Kenneth Forsyth, designer at Yorkshire manufacturer Joseph H Clissold & Sons, agreed that the market is challenging: “Visitors have been designers and independents – no high street names. We find that they choose to source from overseas to cut costs. If they are coming to the show, they’re not looking for UK.”
He continued: “Brits are finding the market very challenging. For example, the price of wool has gone up by 30%, and while we don’t pass on all that cost to the end product, we have to add something. The price of wool is rising and rising.”

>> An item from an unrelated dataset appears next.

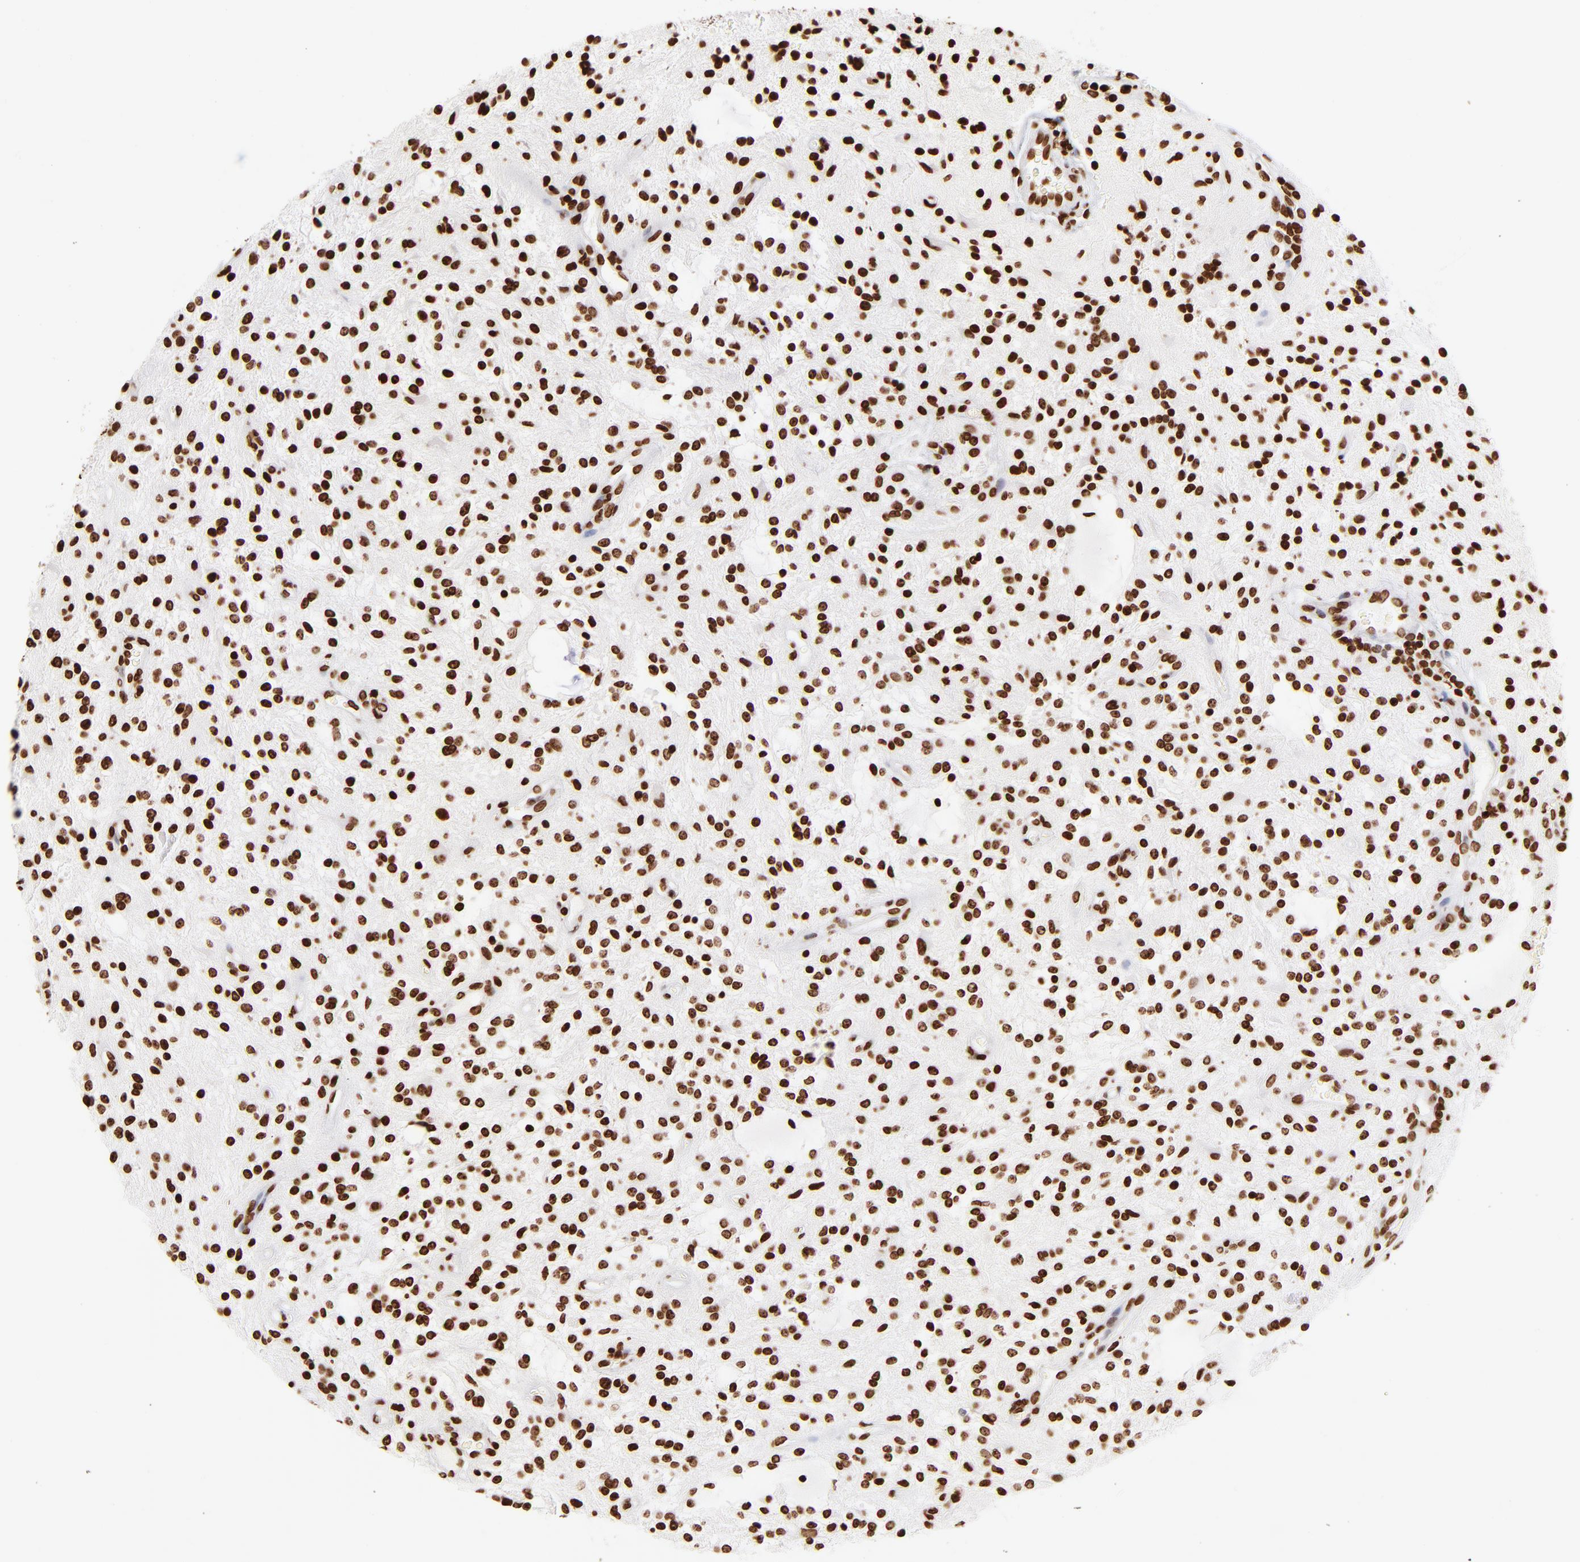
{"staining": {"intensity": "strong", "quantity": ">75%", "location": "nuclear"}, "tissue": "glioma", "cell_type": "Tumor cells", "image_type": "cancer", "snomed": [{"axis": "morphology", "description": "Glioma, malignant, NOS"}, {"axis": "topography", "description": "Cerebellum"}], "caption": "Protein expression analysis of human glioma (malignant) reveals strong nuclear staining in about >75% of tumor cells.", "gene": "RTL4", "patient": {"sex": "female", "age": 10}}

As sustainability becomes a buzzword across all levels of the industry, the show launched a section dedicated to sustainable and eco-friendly fabrics, as part of a collaboration with The Future Fabrics Expo. The area featured showcases from 16 sustainable mills, where visitors could discover more about the materials before visiting their official stands in the main hall. There was also a sustainability seminar programme and trends board.
Almost all – 98% – of exhibitors were from the Europe and Turkey, the latter of which increased its delegation of suppliers this season, reflecting increased demand.
“There is a strong textile market in Turkey, and a strong garment manufacturing market,” explained Kelly. “Because of the small distances people choose to do both in the same place to save transport costs, and lots of mills now are also manufacturers.”
Kelly also looked ahead to London Textile Fair’s sister show in New York, Texfusion, which will take place on 16-17 January 2019 in the middle of Manhattan’s Garment District: “People love the format of the show, as it’s more accessible and open than some.”
The next edition of London Textile Fair is on 9-10 January.